After Milestone Completion

Feature is done, tests pass. Compact before starting the next feature.
3

After Debugging

Bug is fixed. Compact to clear investigation context before continuing.
4

After Failed Approach

Dead end reached. Compact to clear failed attempt before trying new approach.

When NOT to Compact

Don’t compact mid-implementation. You’ll lose:
  • Variable names and function signatures
  • File paths you’re working with
  • Partial state and context

Context Window Management

Each MCP tool description consumes tokens from your 200k window.
Critical: Too many MCPs can reduce your effective window from 200k to ~70k.

MCP Best Practices

// In project .claude/settings.json
{
  "disabledMcpServers": ["supabase", "railway", "vercel"]
}
Limits:
  • Keep under 10 MCPs enabled per project
  • Keep under 80 tools active total
  • Disable unused MCPs in project config

Check Active Tools

/mcp list
Disable any you’re not actively using.

Subagent Model Selection

Subagents handle delegated tasks. Use Haiku for routine work.
{
  "env": {
    "CLAUDE_CODE_SUBAGENT_MODEL": "haiku"
  }
}
Haiku is sufficient for:
  • Code review (code-reviewer agent)
  • Build error resolution (build-error-resolver agent)
  • Documentation updates (doc-updater agent)
  • Test generation (tdd-guide agent for simple cases)
Use Sonnet/Opus subagents for:
  • Complex architecture (architect agent)
  • Security audits (security-reviewer agent)
  • Multi-file refactoring

Daily Workflow Commands

CommandWhen to UseCost Impact
/model sonnetDefault for most tasks60% cheaper than Opus
/model opusComplex architecture, deep debuggingFull cost, use sparingly
/clearBetween unrelated tasksFree instant reset
/compactLogical task breakpointsReduces context, improves quality
/costMonitor spendingVisibility into token usage

Example Workflow

1

Start Session

/model sonnet
Default model for daily work.
2

Implement Feature

Use agents and commands normally. Sonnet handles most tasks.
3

Hit Complex Problem

/model opus
Switch to Opus for deep architectural decisions.
4

Complete Complex Task

/model sonnet
/compact
Switch back to Sonnet and compact to clear context.
5

New Unrelated Task

/clear
Free instant reset between unrelated tasks.

Agent Teams Warning

Agent Teams = Multiple Context Windows. Each teammate consumes tokens independently.
Only use Agent Teams when:
  • Parallelism provides clear value (multi-module work)
  • Parallel reviews (security + code quality)
For sequential tasks, use subagents instead:
  • /plan → planner agent (single context)
  • /code-review → code-reviewer agent (single context)

Cost Monitoring

Check Current Usage

/cost
Shows token consumption for current session.

Track Over Time

Monitor your Claude Code dashboard:
  • Daily usage trends
  • Per-project costs
  • Model distribution (Opus vs Sonnet)
Target: 80%+ Sonnet usage, <20% Opus usage for optimal cost/performance.

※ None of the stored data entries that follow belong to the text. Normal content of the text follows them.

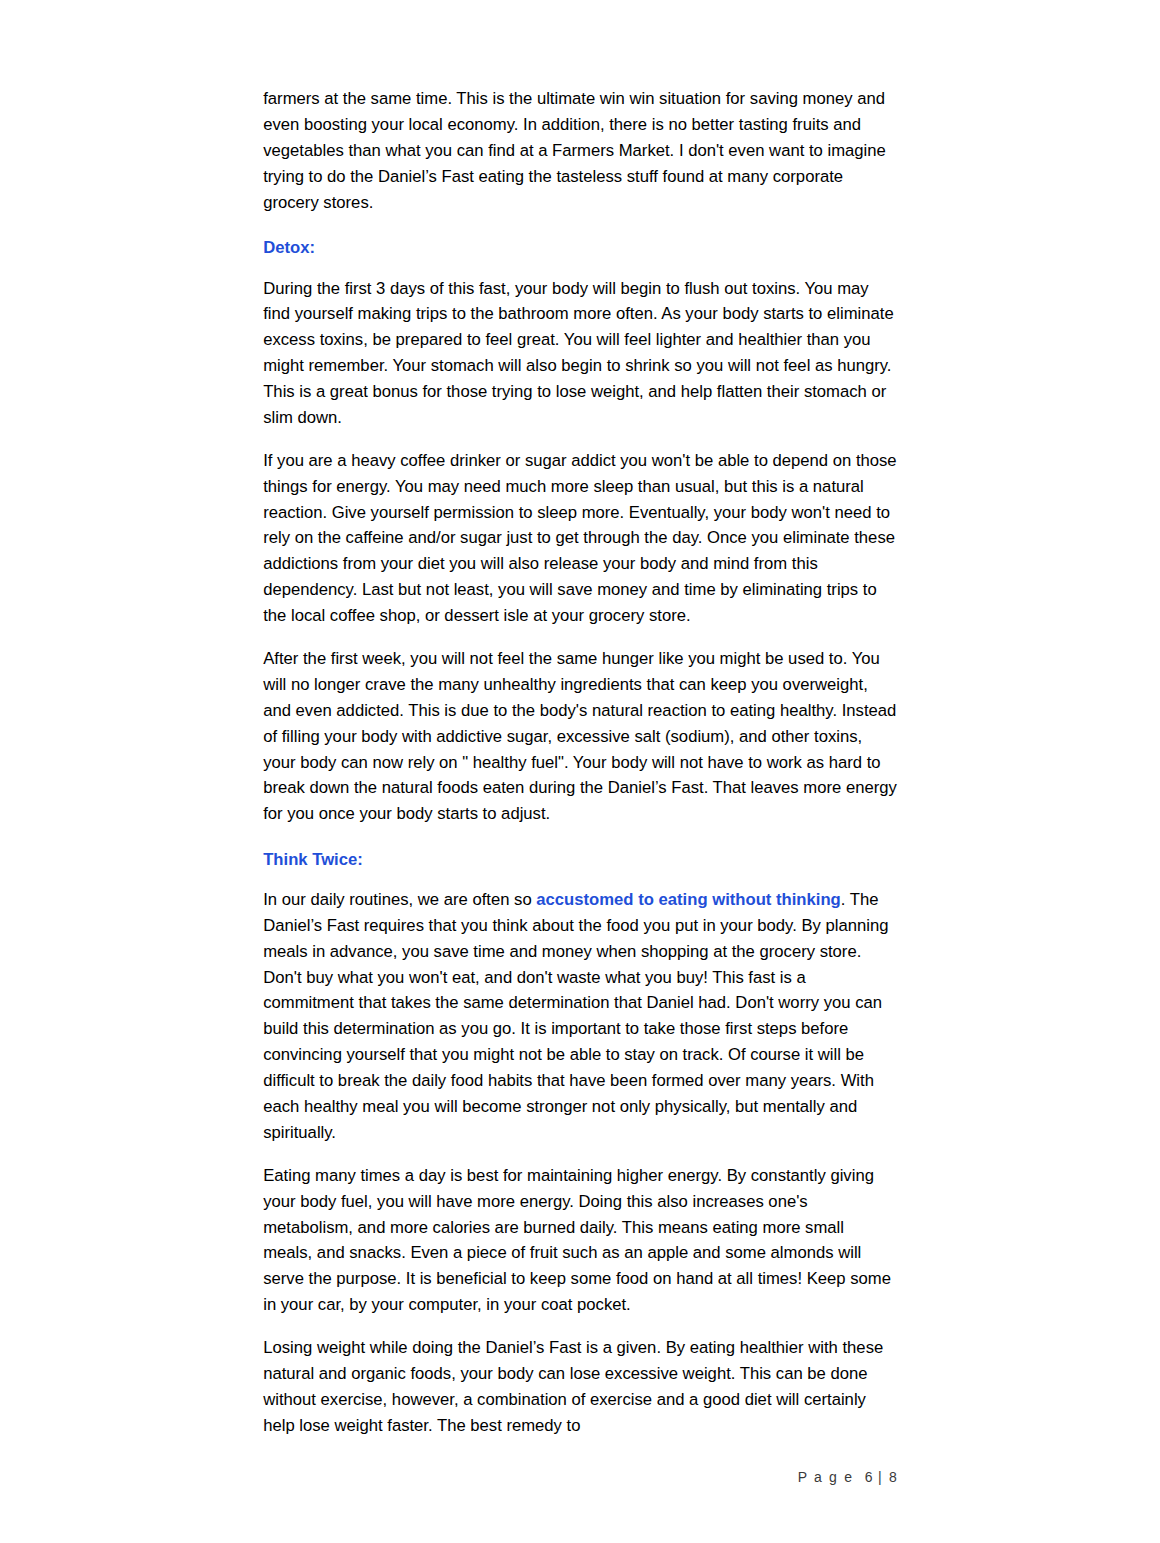farmers at the same time. This is the ultimate win win situation for saving money and even boosting your local economy. In addition, there is no better tasting fruits and vegetables than what you can find at a Farmers Market. I don't even want to imagine trying to do the Daniel’s Fast eating the tasteless stuff found at many corporate grocery stores.
Detox:
During the first 3 days of this fast, your body will begin to flush out toxins. You may find yourself making trips to the bathroom more often. As your body starts to eliminate excess toxins, be prepared to feel great. You will feel lighter and healthier than you might remember. Your stomach will also begin to shrink so you will not feel as hungry. This is a great bonus for those trying to lose weight, and help flatten their stomach or slim down.
If you are a heavy coffee drinker or sugar addict you won't be able to depend on those things for energy. You may need much more sleep than usual, but this is a natural reaction. Give yourself permission to sleep more. Eventually, your body won't need to rely on the caffeine and/or sugar just to get through the day. Once you eliminate these addictions from your diet you will also release your body and mind from this dependency. Last but not least, you will save money and time by eliminating trips to the local coffee shop, or dessert isle at your grocery store.
After the first week, you will not feel the same hunger like you might be used to. You will no longer crave the many unhealthy ingredients that can keep you overweight, and even addicted. This is due to the body's natural reaction to eating healthy. Instead of filling your body with addictive sugar, excessive salt (sodium), and other toxins, your body can now rely on " healthy fuel". Your body will not have to work as hard to break down the natural foods eaten during the Daniel’s Fast. That leaves more energy for you once your body starts to adjust.
Think Twice:
In our daily routines, we are often so accustomed to eating without thinking. The Daniel’s Fast requires that you think about the food you put in your body. By planning meals in advance, you save time and money when shopping at the grocery store. Don't buy what you won't eat, and don't waste what you buy! This fast is a commitment that takes the same determination that Daniel had. Don't worry you can build this determination as you go. It is important to take those first steps before convincing yourself that you might not be able to stay on track. Of course it will be difficult to break the daily food habits that have been formed over many years. With each healthy meal you will become stronger not only physically, but mentally and spiritually.
Eating many times a day is best for maintaining higher energy. By constantly giving your body fuel, you will have more energy. Doing this also increases one's metabolism, and more calories are burned daily. This means eating more small meals, and snacks. Even a piece of fruit such as an apple and some almonds will serve the purpose. It is beneficial to keep some food on hand at all times! Keep some in your car, by your computer, in your coat pocket.
Losing weight while doing the Daniel’s Fast is a given. By eating healthier with these natural and organic foods, your body can lose excessive weight. This can be done without exercise, however, a combination of exercise and a good diet will certainly help lose weight faster. The best remedy to
P a g e 6 | 8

Strategic Compaction Skill

ECC includes a strategic-compact skill that suggests /compact at logical breakpoints. See skills/strategic-compact/SKILL.md for the full decision guide.

Compaction Decision Tree

Completed research/exploration?
  → YES: /compact (clear research context)
  → NO: Continue

Milestone complete (feature done, tests pass)?
  → YES: /compact (clear before next feature)
  → NO: Continue

Debugging complete?
  → YES: /compact (clear investigation context)
  → NO: Continue

Failed approach, trying new direction?
  → YES: /compact (clear failed attempt)
  → NO: Continue

Mid-implementation?
  → NO COMPACTION (preserve working context)

Summary: Optimal Settings

{
  "model": "sonnet",
  "env": {
    "MAX_THINKING_TOKENS": "10000",
    "CLAUDE_AUTOCOMPACT_PCT_OVERRIDE": "50",
    "CLAUDE_CODE_SUBAGENT_MODEL": "haiku"
  }
}

Cost Reduction Checklist

  • Default model set to sonnet
  • MAX_THINKING_TOKENS reduced to 10000
  • Auto-compact threshold at 50%
  • Subagent model set to haiku
  • Unused MCPs disabled per project
  • Total MCPs under 10
  • Total tools under 80
  • Using /clear between unrelated tasks
  • Using /compact at logical breakpoints
  • Using /cost to monitor spending
  • Opus usage <20% of total
Expected Savings: 60-70% cost reduction with these optimizations applied.